Question

cos(90°-θ) sin (90°-θ)=

• A. \(\frac{tanθ}{1-tan^2θ}\)
• B. \(\frac{tanθ}{1+tan^2θ}\)
• C. 1
• D. 0

Answer 1

The Correct Option is B

We are tasked with simplifying \( \cos(90^\circ - \theta)\sin(90^\circ - \theta) \).

Step 1: Use trigonometric identities for complementary angles.

\[ \cos(90^\circ - \theta) = \sin\theta \quad \text{and} \quad \sin(90^\circ - \theta) = \cos\theta \]

Substituting these into the expression:

\[ \cos(90^\circ - \theta)\sin(90^\circ - \theta) = \sin\theta \cos\theta \]

Step 2: Simplify \( \sin\theta \cos\theta \) using a double-angle identity.

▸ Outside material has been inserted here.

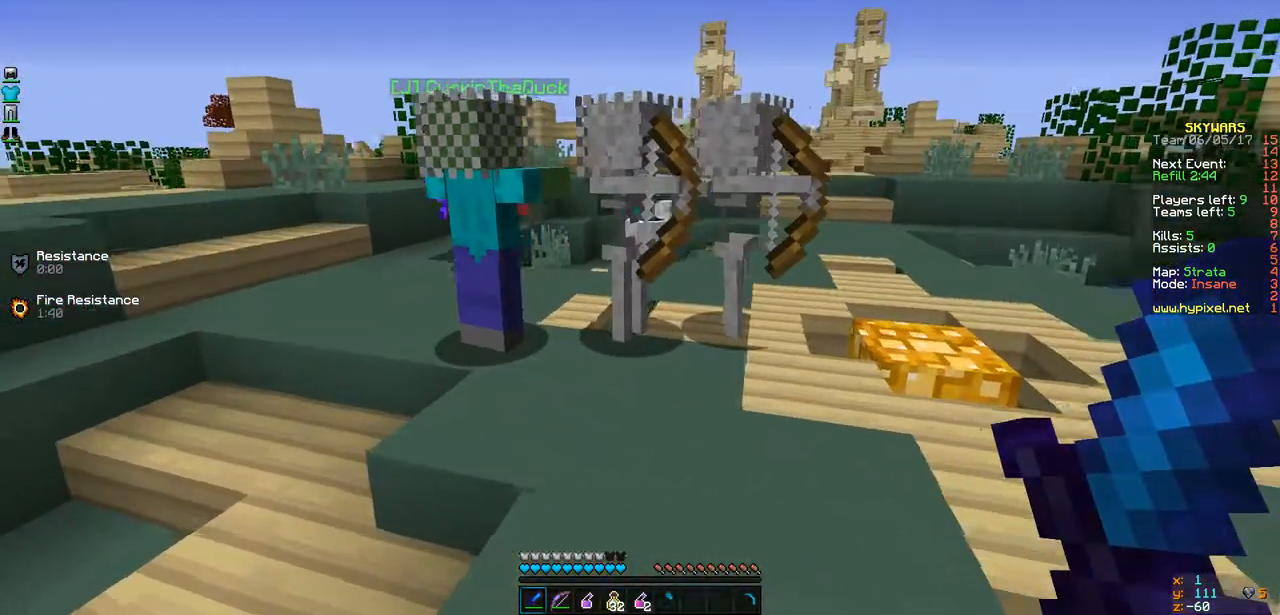
{"keys": ["d", "w"], "events": []}
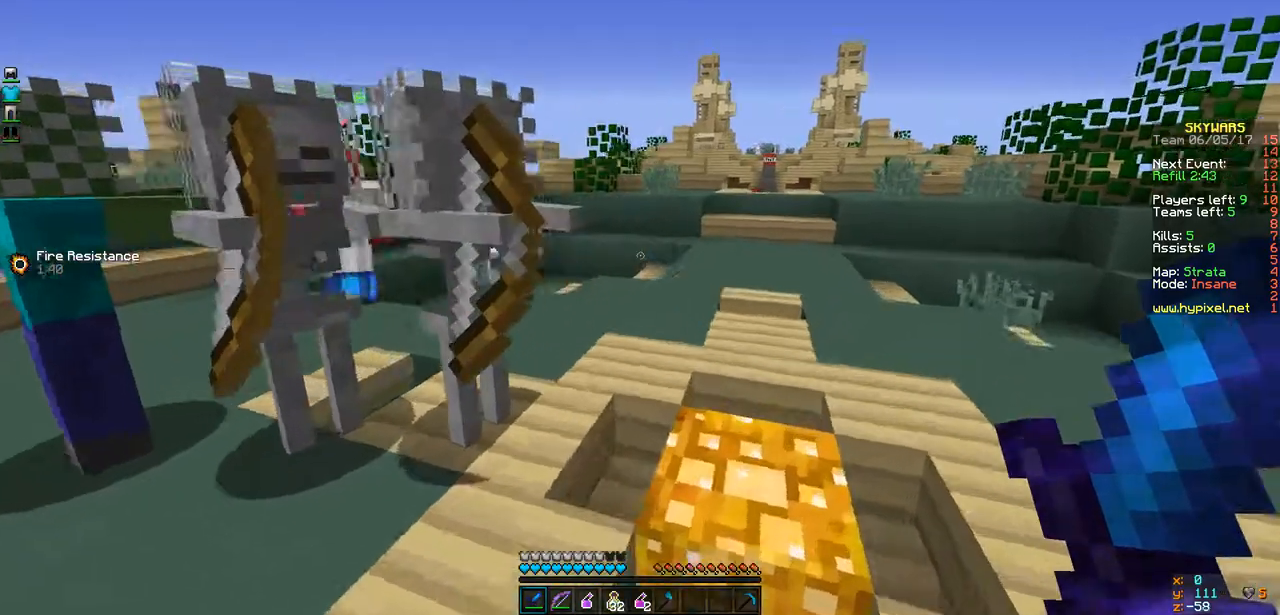
{"keys": ["d", "w"], "events": []}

The double-angle identity for sine is:

\[ \sin(2\theta) = 2\sin\theta \cos\theta \]

Rearranging, we get:

\[ \sin\theta \cos\theta = \frac{\sin(2\theta)}{2} \]

Step 3: Express \( \sin(2\theta) \) in terms of \( \tan\theta \).

The identity for \( \sin(2\theta) \) in terms of \( \tan\theta \) is:

\[ \sin(2\theta) = \frac{2\tan\theta}{1 + \tan^2\theta} \]

Substitute this into \( \sin\theta \cos\theta = \frac{\sin(2\theta)}{2} \):

\[ \sin\theta \cos\theta = \frac{1}{2} \cdot \frac{2\tan\theta}{1 + \tan^2\theta} \]

Simplify:

\[ \sin\theta \cos\theta = \frac{\tan\theta}{1 + \tan^2\theta} \]

Final Answer: The value of \( \cos(90^\circ - \theta)\sin(90^\circ - \theta) \) is \( \mathbf{\frac{\tan\theta}{1 + \tan^2\theta}} \), which corresponds to option \( \mathbf{(2)} \).